An interesting aspect about Mumbai’s relationship with wealth is how the poor themselves have been co-opted into this culture. When a mall comes up over a mill, even prices of homes in slums rise. Ellias has made two films on Mumbai’s slum dwellers, one in the 80s and the other in 2005. “In the 80s, there was a strong politicisation, a greater belief in the collective struggle for dignity. 20 years later, I could see the impact of globalisation at the lowest levels of society. Slums were not impervious to the ‘steroid’ driven, heady rise in property prices. Which probably explains why slum dwellers can accept a glittering shopping mall or residential tower in their midst, something unimaginable in the 70s or 80s. So I would say that a slum dweller in the 70s saw the wealthy as a polar opposite at best, if not an adversary at worst. He now buys into the ‘mantra’ of growth, a version of the locomotive theory, if you will, that they will eventually also be beneficiaries. That has changed the way they look at the rich; which can of course change dramatically and unpleasantly if the economy doesn’t deliver.”
The trickle down happens because the support system for the wealthy is that relentless influx of migrant workers into Mumbai at every level. For example, a domestic servant in Samudra Mahal soon realises his or her market value and jumps ship. Drivers are now getting paid triple of what they got five years ago. The demand for their services comes from people with enterprise, entrepreneurs with ambition who have been the oxygen to Mumbai’s life-blood.
If you go to supermarkets in Mumbai, you will notice a prominent brand of dairy items called D’lecta. Deepak Jain, who started the company, came to Mumbai 20 years ago, first working in a dairy company and then branching out on his own in 2001. Mumbai, he found, was much more cool about money. People displayed wealth in far less conspicuous ways than they did in north India. He saw some very wealthy people going about in a very humble manner, people were less pushy about who they knew and who they were.
Jain started with very little capital, about Rs 10 lakh, and began D’lecta as a company marketing and distributing ghee for another company. “We established that as a brand. Along the way we learnt a lot about consumer distribution. For us, the initial three, four years were very challenging. I started with 8 to 10 people and there were months when I would wonder where the next month’s salary would come from,” he says. Right now D’lecta employs 125 people but, while his business has taken off, Jain says that his lifestyle continues to remain the same.
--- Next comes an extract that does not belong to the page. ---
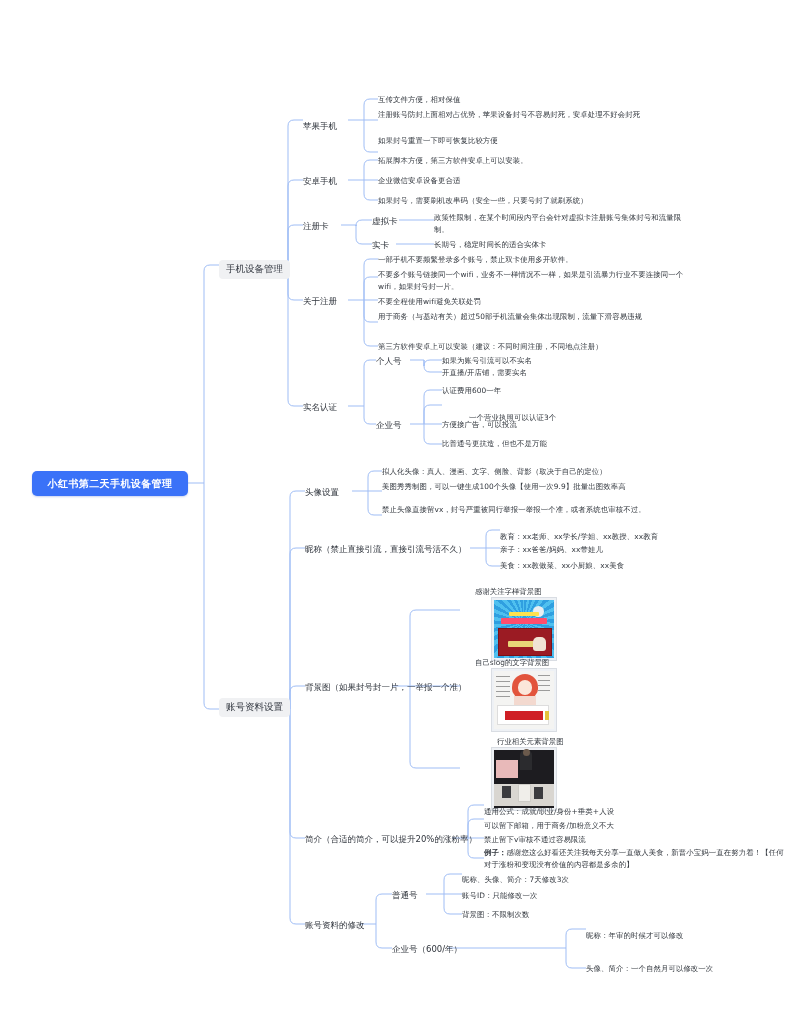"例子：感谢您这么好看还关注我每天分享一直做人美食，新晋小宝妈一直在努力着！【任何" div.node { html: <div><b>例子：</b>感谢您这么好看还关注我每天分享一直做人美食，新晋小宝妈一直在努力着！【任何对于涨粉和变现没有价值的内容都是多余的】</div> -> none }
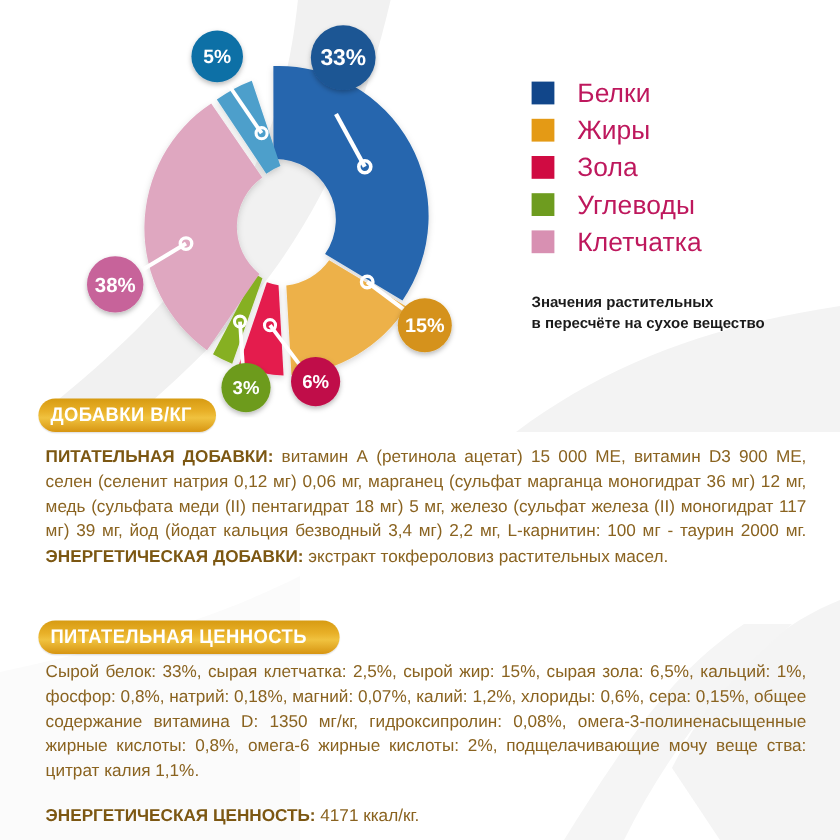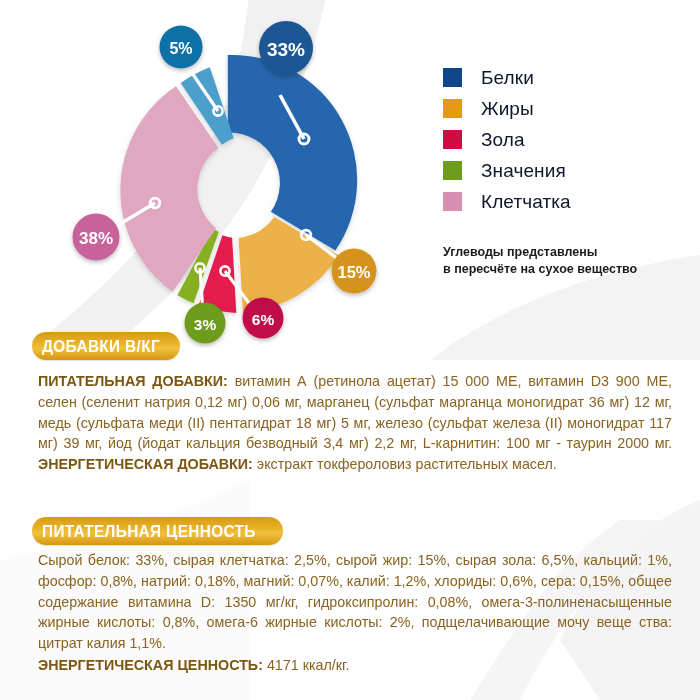"Белки" .legend-label { color: #0f172a -> #be185d; font-size: 19px -> 22px }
“I don’t think I am driven by acquisition of a wealth target. What drives me is the creation of something that I am proud of, a business which deals with good products, building some brands, influencing lives of people who work with us or are around us,” he says. Jain comes from a traditional business family with all their ethos of watching your pennies, but he notices the young earning a lot and spending a lot. “I am now 54, maybe my generation is not so much into it. People want bigger cars, better houses,” he says. This is the pool in Mumbai from which he draws those professionals who work for him. Both cultures, extravagance and moderation, go together in Mumbai, at least for the time being. Jain says, “For anyone who has some dreams, Mumbai is a very good place to start.”